I recently shelled out $20 on e-bay for a sheet of heat absorbing
glass for my Beseler 23C II and am VERY disappointed to find that it
does absolutely nothing to resolve my negative popping issue. My
testing procedure is to leave the enlarger on for about 30 seconds and
then focus with a grain focuser. I then shut off the enlarger, wait
about 10 seconds, and observe whether the the negative is still in
focus. I have tried taping both edges of the negative to the negative
carrier (pulling tightly to create lots of tension) and now the heat
absorbing glass, and the result is the same every time: the negative
is no longer in focus, but pops back into focus after about 10-15
seconds. (And I am _still_ taping _with_ the heat absorbing glass.)

WHY WHY WHY??? Where did Beseler go wrong with this model? I paid $75
for this enlarger. Am I now going to have to shell out $130 for an AN
glass carrier to solve this problem (I cannot find one used anywhere).
If I had known this was going to happen I would have bought a
different enlarger.

Is there really NOTHING else I can do to solve this problem?

Thanks for hearing my rant.

* **SET OF TASKS**:
• A. In the enlarger post, how much would an AN glass carrier cost the writer?
• B. Check each statement against the enlarger post and say whether it agrees: (i) The writer paid $75 for the enlarger. (ii) The heat absorbing glass fixed the negative popping. (iii) The writer was able to find a used AN glass carrier. Support each yes or no with the text's own words.

* **MATERIAL SHOWN**:

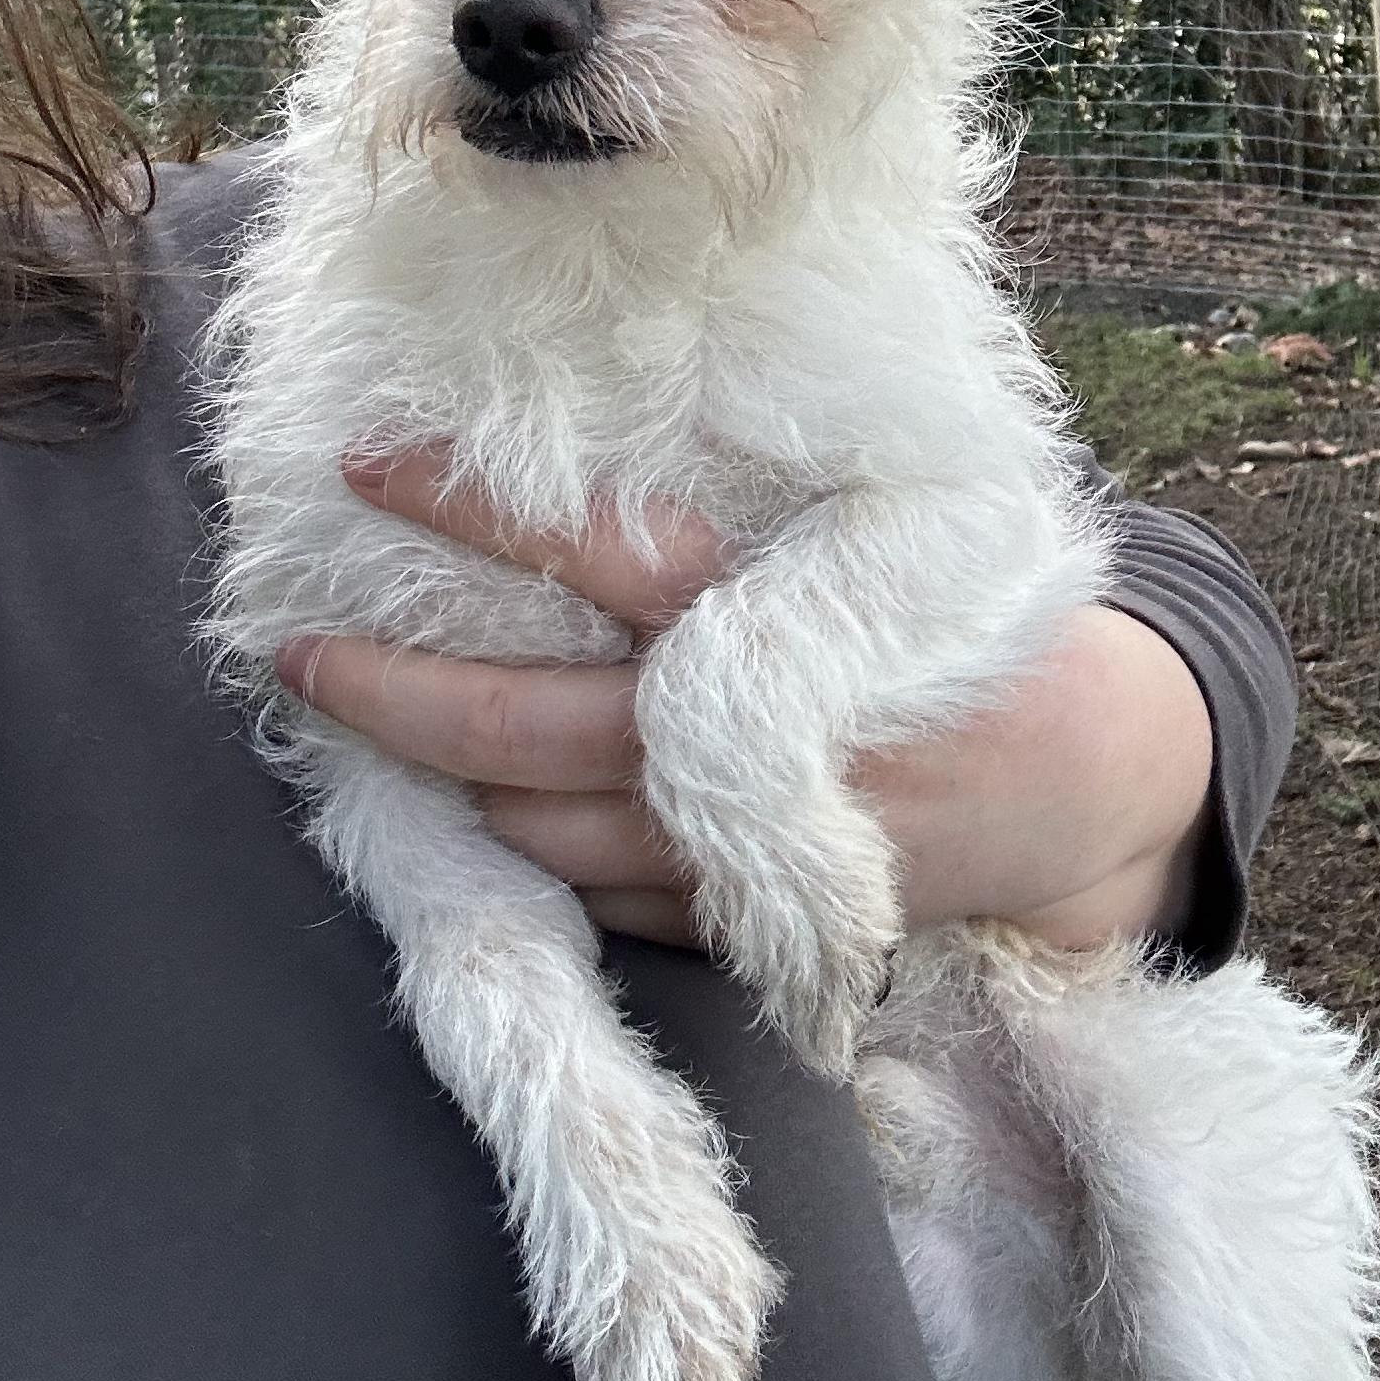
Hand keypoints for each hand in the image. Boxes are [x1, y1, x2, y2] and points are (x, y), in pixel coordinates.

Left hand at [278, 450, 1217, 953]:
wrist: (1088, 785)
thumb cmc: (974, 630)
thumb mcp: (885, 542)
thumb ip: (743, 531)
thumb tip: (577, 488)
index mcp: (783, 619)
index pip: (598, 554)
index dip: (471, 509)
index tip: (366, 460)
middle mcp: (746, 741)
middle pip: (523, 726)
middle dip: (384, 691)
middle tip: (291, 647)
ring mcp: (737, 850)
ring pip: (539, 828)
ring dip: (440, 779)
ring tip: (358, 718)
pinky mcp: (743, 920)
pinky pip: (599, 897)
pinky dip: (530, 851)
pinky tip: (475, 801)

==

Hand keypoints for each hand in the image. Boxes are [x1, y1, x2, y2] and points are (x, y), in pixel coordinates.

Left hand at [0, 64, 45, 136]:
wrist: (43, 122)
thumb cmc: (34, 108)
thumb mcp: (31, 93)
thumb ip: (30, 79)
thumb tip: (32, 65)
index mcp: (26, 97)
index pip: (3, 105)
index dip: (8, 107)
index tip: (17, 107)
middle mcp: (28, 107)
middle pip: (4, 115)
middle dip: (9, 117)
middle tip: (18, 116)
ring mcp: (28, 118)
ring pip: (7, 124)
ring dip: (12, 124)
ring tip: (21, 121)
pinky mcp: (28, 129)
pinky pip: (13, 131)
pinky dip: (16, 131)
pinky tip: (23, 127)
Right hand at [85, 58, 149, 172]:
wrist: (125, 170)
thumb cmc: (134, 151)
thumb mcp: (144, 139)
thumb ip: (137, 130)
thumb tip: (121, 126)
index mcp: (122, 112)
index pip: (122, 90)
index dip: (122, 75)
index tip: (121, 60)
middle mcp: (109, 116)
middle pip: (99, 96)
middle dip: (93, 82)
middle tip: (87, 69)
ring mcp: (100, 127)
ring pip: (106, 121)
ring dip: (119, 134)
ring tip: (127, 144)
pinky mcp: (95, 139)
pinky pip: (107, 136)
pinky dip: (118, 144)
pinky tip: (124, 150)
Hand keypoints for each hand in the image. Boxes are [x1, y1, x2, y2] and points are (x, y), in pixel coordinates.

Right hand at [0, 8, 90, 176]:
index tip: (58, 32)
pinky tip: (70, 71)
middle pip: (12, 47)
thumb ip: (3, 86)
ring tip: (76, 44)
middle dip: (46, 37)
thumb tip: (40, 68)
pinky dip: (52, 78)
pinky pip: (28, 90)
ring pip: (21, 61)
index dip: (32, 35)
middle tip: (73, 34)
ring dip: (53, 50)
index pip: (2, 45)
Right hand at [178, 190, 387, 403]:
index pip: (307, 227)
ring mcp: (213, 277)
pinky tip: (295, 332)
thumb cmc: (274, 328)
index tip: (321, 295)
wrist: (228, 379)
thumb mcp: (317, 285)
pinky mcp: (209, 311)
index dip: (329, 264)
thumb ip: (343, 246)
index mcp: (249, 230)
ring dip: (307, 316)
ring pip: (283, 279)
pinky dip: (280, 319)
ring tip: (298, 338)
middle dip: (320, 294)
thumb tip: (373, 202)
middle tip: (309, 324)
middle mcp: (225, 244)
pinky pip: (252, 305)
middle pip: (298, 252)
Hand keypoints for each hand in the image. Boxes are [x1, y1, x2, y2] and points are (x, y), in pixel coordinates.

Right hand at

* **RESPONSES TO THE EXERCISE**:
• A. $130.

• B.
(i) Yes: "I paid $75 for this enlarger."
(ii) No: "does absolutely nothing to resolve my negative popping issue"
(iii) No: "(I cannot find one used anywhere)"